Difference listings:
--

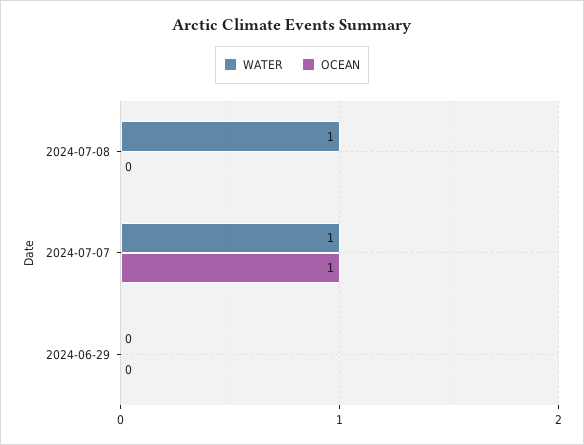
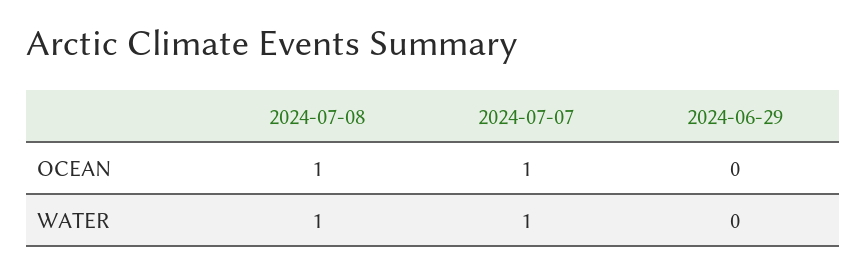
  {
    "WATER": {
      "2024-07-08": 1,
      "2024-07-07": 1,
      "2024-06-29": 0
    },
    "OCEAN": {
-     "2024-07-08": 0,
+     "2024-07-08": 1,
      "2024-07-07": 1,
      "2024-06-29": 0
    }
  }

--

▶ Task
Leaving the pictures out, write out every entry exactly.

▶ Result of the task
  {
    "WATER": {
      "2024-07-08": 1,
      "2024-07-07": 1,
      "2024-06-29": 0
    },
    "OCEAN": {
-     "2024-07-08": 0,
+     "2024-07-08": 1,
      "2024-07-07": 1,
      "2024-06-29": 0
    }
  }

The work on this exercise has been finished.